Laurent Raphaël

Baby blues

Laurent Raphaël Rédacteur en chef Focus

L’édito de Laurent Raphaël

S’il y a bien un tabou qui résiste au temps comme une dragée à une rangée de dents, c’est la maternité. Interdiction d’exhiber une mère qui fait la grimace au passage de la cigogne! Ce serait pire que de montrer un serial killer rangeant ses « courses » dans le frigo. Les artistes se sont longtemps conformés à ce diktat inscrit sur les tablettes -celles de Moïse, pas celles de Steve Jobs… L’acte de naissance se résumait ainsi à l’écran, sur la page ou sur la toile à un défilé de mines épuisées mais béates d’admiration devant la petite créature. Même si c’est pour hacher menu le bonheur familial quelques bobines ou pages plus loin. Qu’un homme cache sa joie, passe encore, mais qu’une mère nouvellement promue piétine d’entrée de jeu son instinct maternel en ferait automatiquement un monstre. A l’évidence pourtant, rien qu’avec ce qu’une femme endure dans la salle de travail, elle aurait déjà de quoi détester le fruit de ses entrailles pour quelques siècles. Sauf que le premier cri du nouveau-né est censé activer le gène parental, qui fait office d’extincteur de bile et de diffuseur d’amour pur.
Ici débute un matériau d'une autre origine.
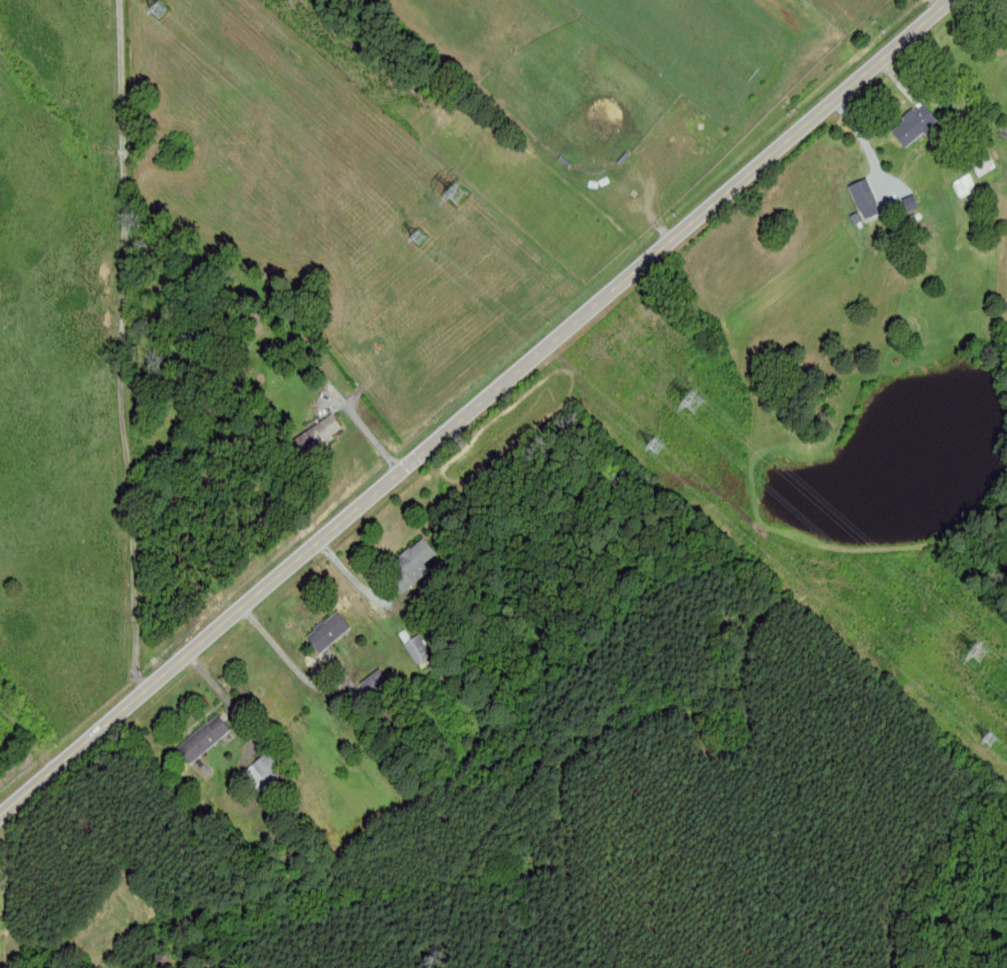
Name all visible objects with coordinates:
power tower: (161, 13)
park: (695, 42)
park: (582, 95)
building: (914, 125)
road: (861, 138)
building: (980, 163)
building: (962, 185)
power tower: (461, 195)
building: (865, 196)
building: (910, 203)
power tower: (421, 237)
power tower: (695, 405)
road: (474, 407)
road: (367, 429)
building: (315, 436)
power tower: (657, 446)
building: (409, 565)
building: (325, 632)
building: (415, 649)
power tower: (980, 655)
building: (374, 685)
power tower: (991, 737)
building: (201, 739)
building: (265, 769)

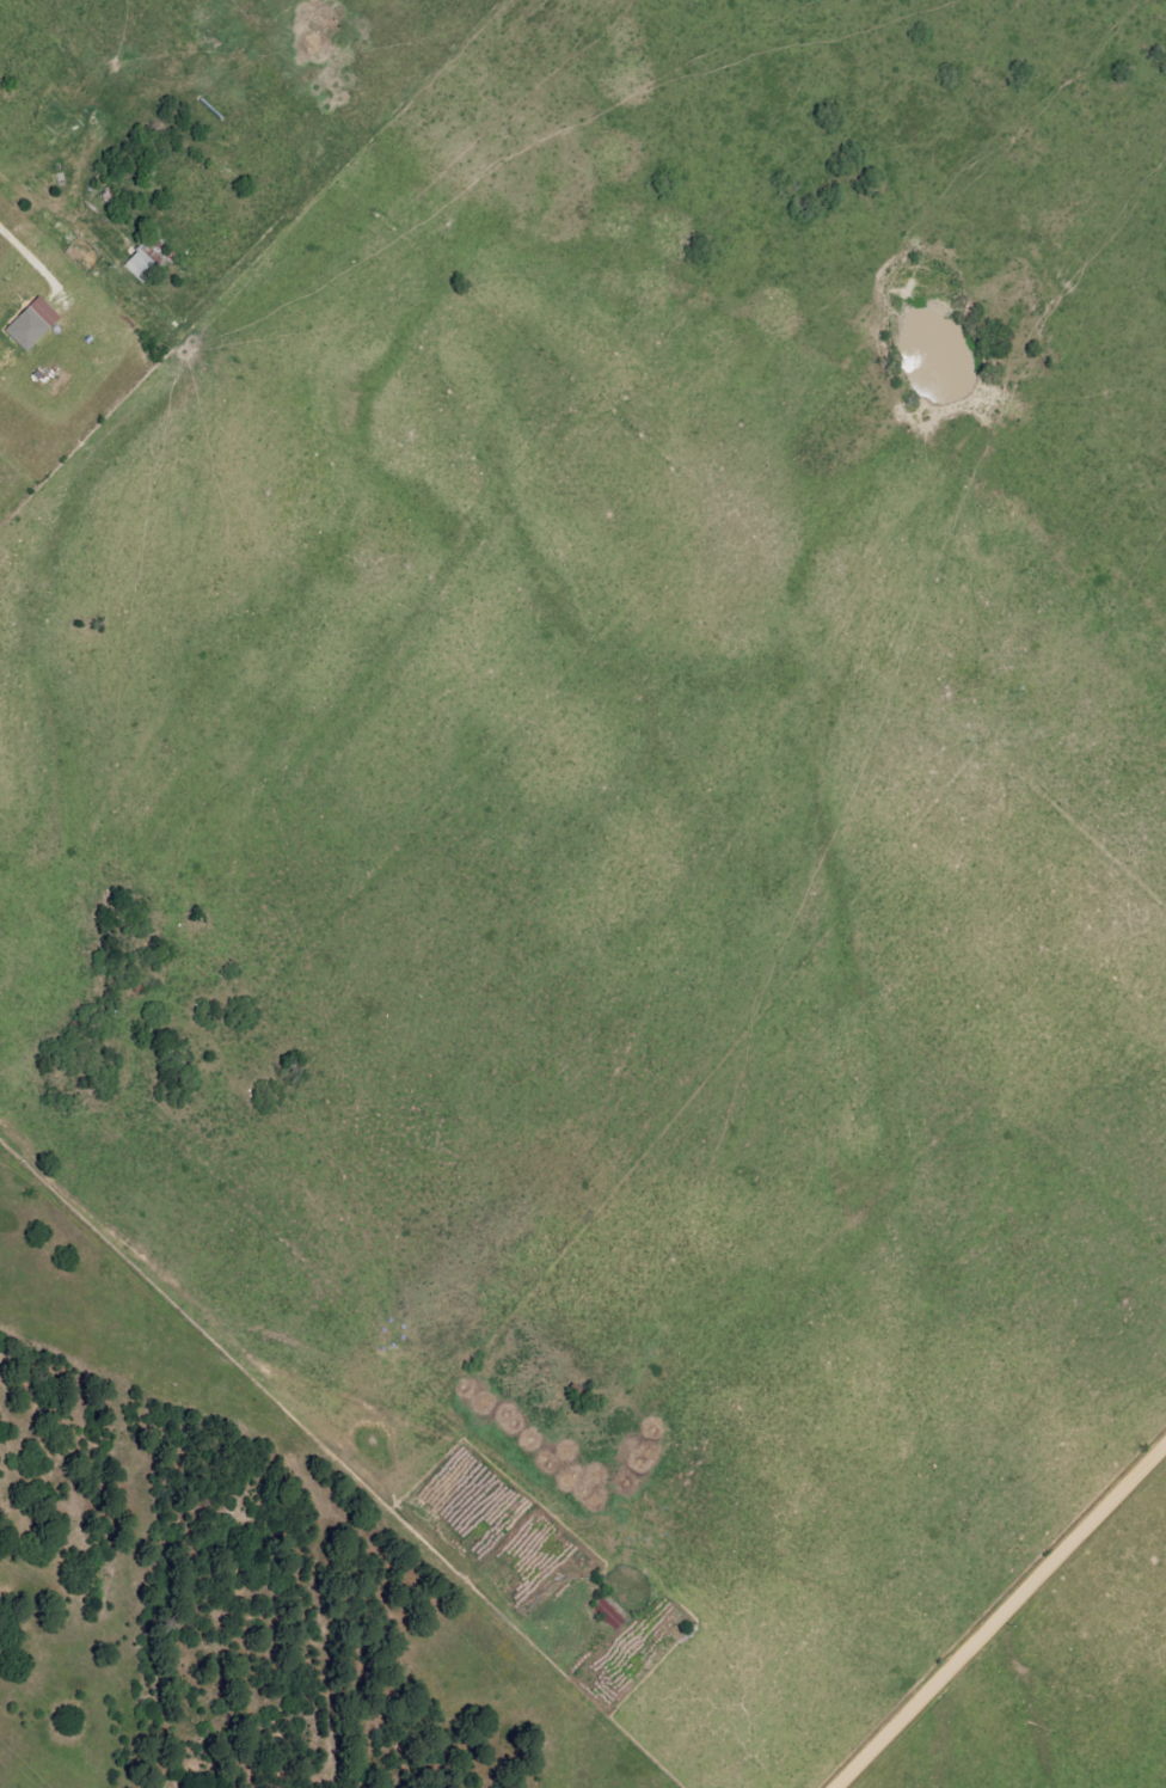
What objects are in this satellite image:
road: (30, 257)
building: (144, 266)
building: (33, 330)
road: (239, 1381)
road: (1000, 1616)

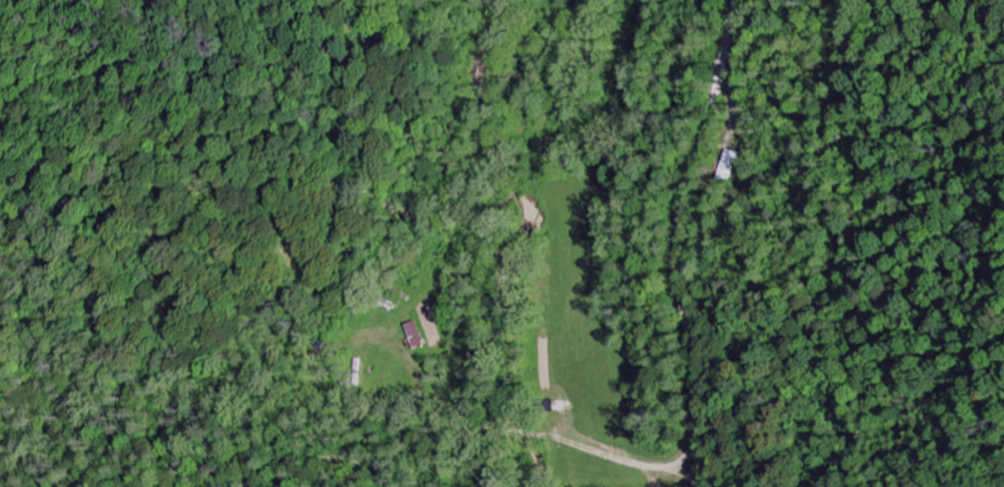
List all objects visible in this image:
road: (677, 241)
road: (492, 440)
En 2002, premier pavé dans le berceau. Le bébé de Marie Darrieussecq lève un coin du voile autobiographique sur l’envers du décor pastel. Pas encore véritablement un crime de lèse-maternité, mais déjà des humeurs, des états d’âme non consignés dans les livres censés guider la parturiente au milieu de la jungle hormonale. En 2005, nouveau coup de pied dans la table à langer. Sous la plume acide d’Eliette Abécassis cette fois, qui fait ses comptes dans son roman-témoignage Un heureux événement sur ce que lui a « coûté » son enfant: la liberté, les escapades improvisées, les coups de folie. Un coup de canif dans le tableau biblique. Les hommes, un peu sonnés, font mine d’ouvrir de grands yeux: comment, tout n’est donc pas rose au pays des mamans? Quant aux femmes, elles sont partagées. Il y a celles qui sortent les fourches pour éperonner cette attaque en règle contre l’ordre soi-disant biologique des choses, et il y a celles qui poussent un grand ouf de soulagement. Enfin quelqu’un qui comprend leur douleur!

Depuis, le sujet s’invite régulièrement sur la table de dissection des artistes, féminins en particulier. Il suffit de regarder l’actu culturelle de ces dernières semaines, les rapports houleux mère-fils ou mère-fille y jouent les trouble-fête. L’adaptation du roman d’Abécassis par Rémi Bezançon en est la démonstration la plus évidente, la plus frontale. Mais le malaise, les doutes, les angoisses sont aussi de la partie, et pas qu’en filigrane, dans le nouveau film coup de poing de Lynne Ramsay, We Need to Talk About Kevin, autopsie à vif d’une relation filiale mal… née. Et gangrénée par le manque d’amour. Comme quoi, un « heureux événement » peut déclencher des sentiments opposés: des vagues de douceur chez la chanteuse Camille, dont le nouvel album Ilo veyou a germé pendant la grossesse. De souffrance et de désarroi chez ces filles privées de carburant maternel. Est-ce donc ça qu’on appelle le mystère de la création?